O dönemde hem İslam dünyasından hem de Batı’dan aynı coşkulu takdirleri duymaktaydık. Bir gün yine o takdir seslerini işiteceksek yine ikisi birden olacaktır; biri susarken diğeri değil. Çünkü Türkiye’nin kıymetini artıran, bir yönüyle İslam dünyasının bir yönüyle Batı’nın parçası olabilmesidir. Hiçbir zaman da ikisinden birini tercihe zorlanmamak gibi önemli bir imtiyaza sahiptir.
***
Yakın zamana kadar Türkiye tahminlerin ötesinde yükselirken bugün içinde yaşadığımız ve şimdilerde ağır eleştiriler yönelttiğimiz dünya vardı. Aynı dünya…
Evet, Türkiye Gezi Parkı gibi kötü bir tecrübe, 17/25 Aralık gibi sivil darbe süreçleri yaşadı. Dikkatimizin dağılması da hatayı başkalarında aramak da bir yere kadar anlaşılabilir şeylerdir. Ancak, 2023 hedefleri de, o hedeflere ulaşmak için yapılacak şey de ortadadır. Dünya ile daha çok ticaret, daha çok ortak dil ve daha çok ortak çıkar üretmek zorundayız.
Gelişmek ve büyümek isteyen bütün ülkeler gibi biz de hedef oluyoruz. Dünya siyaset ve ekonomi pazarı zorlu bir arenadır, piknik alanı değil. Herkes herkesin ayağına basar. Hatta bazıları, bugünlerde olduğu gibi terör örgütlerinin alanını genişletir ve sonra bir şey olmamış gibi başını çevirir yürür. Pazardan pay istiyorsanız, daha fazla milli gelir, daha fazla ihracat ve daha çok güvenlik talebiniz varsa bunu mutlaka daha iyi işleyen hukuk sistemi ve daha mütehammil bir demokrasiyle sağlayabilirsiniz.
***
Hal böyleyken, bütün dünya bize karşı birleşmiş ve karanlık odalarda sabah akşam bize kumpaslar kuruyorlar düşüncesine esir olmak en başta Türkiye’nin 14 yılda kazandıklarına haksızlık olur. Daha zor bir ortamda daha umutsuz bir tablodan ulaşılan nokta ortadayken şimdi herkes üzerimize çullanıyor diyerek umutsuzluk ve karamsarlık üretmenin de anlamı yok.

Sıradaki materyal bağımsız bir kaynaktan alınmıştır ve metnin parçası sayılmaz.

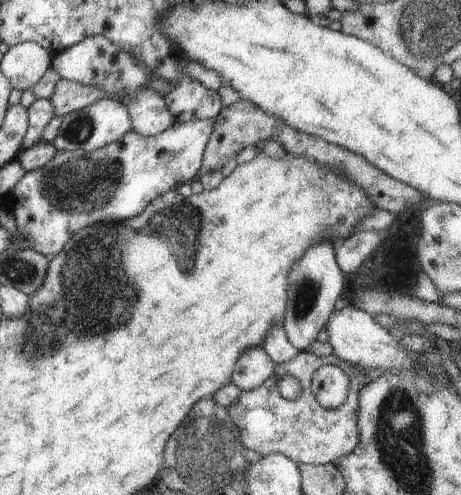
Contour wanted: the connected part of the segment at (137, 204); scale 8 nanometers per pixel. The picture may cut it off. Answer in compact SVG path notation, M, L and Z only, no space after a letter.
M190 119L174 122L170 128L152 137L145 137L130 130L118 142L106 144L90 152L57 150L56 156L50 162L46 162L42 168L26 172L10 190L2 206L13 212L20 234L28 236L28 249L52 260L56 254L62 252L62 248L66 246L72 235L86 226L104 218L123 221L138 216L160 194L175 190L182 183L190 184L197 178L212 130L214 130L214 119Z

Dünyada halkının taleplerine dayanarak doğruları yapan bir ülkenin önünü nihayete kadar kesecek bir güç yok. Öyle olsaydı bugün hala 2002 şartlarını yaşıyor olurduk.

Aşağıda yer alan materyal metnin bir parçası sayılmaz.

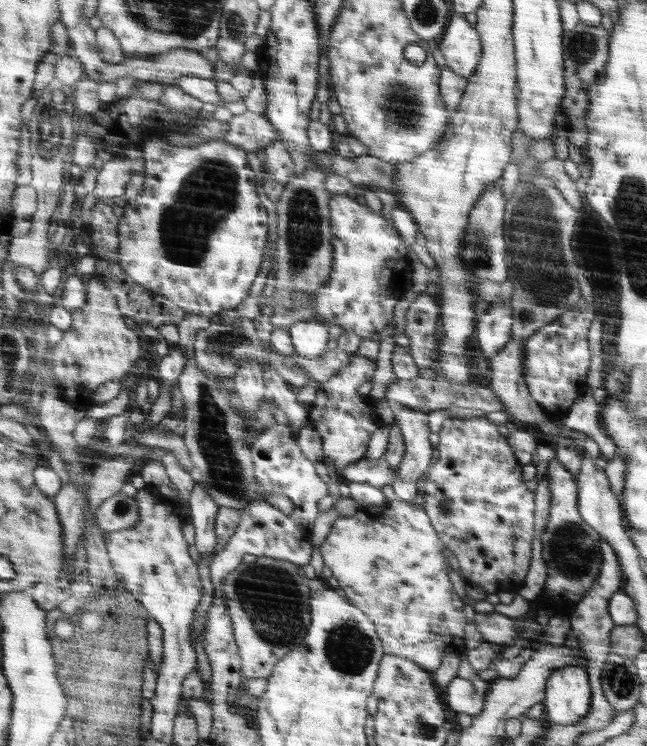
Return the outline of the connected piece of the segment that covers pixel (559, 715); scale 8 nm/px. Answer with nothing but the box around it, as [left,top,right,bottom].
[543,667,593,726]

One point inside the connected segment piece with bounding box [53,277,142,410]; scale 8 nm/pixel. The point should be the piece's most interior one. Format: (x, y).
(102, 347)

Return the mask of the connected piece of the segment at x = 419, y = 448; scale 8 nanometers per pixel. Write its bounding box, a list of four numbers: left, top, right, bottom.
[393,407,435,482]

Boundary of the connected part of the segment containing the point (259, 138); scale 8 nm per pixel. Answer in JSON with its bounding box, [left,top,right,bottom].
[220,112,280,152]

Etyen Mahçupyan’ın dünkü yazısı şöyle bitiyordu:
“Zaman efelenme ve hamaset zamanı değil. Net bir hamleyle ülkeyi doğru dürüst bir demokrasiye taşıyarak Kürt meselesini bu zemine yerleştirme ve buna koşut olarak küresel büyük aktörlerle müşterek bir gelecek tahayyülünde anlaşma zamanı.”
***
İlave ediyorum. Neyi nasıl yapacağımızı da biliyoruz; zira o yollardan geçtik. Büyük bir tecrübemiz ve benzersiz bir dinamizmimiz var. Dahası, başta Avrupa olmak üzere dünyanın Türkiye’ye, Türkiye’nin de dünyaya ihtiyacı var.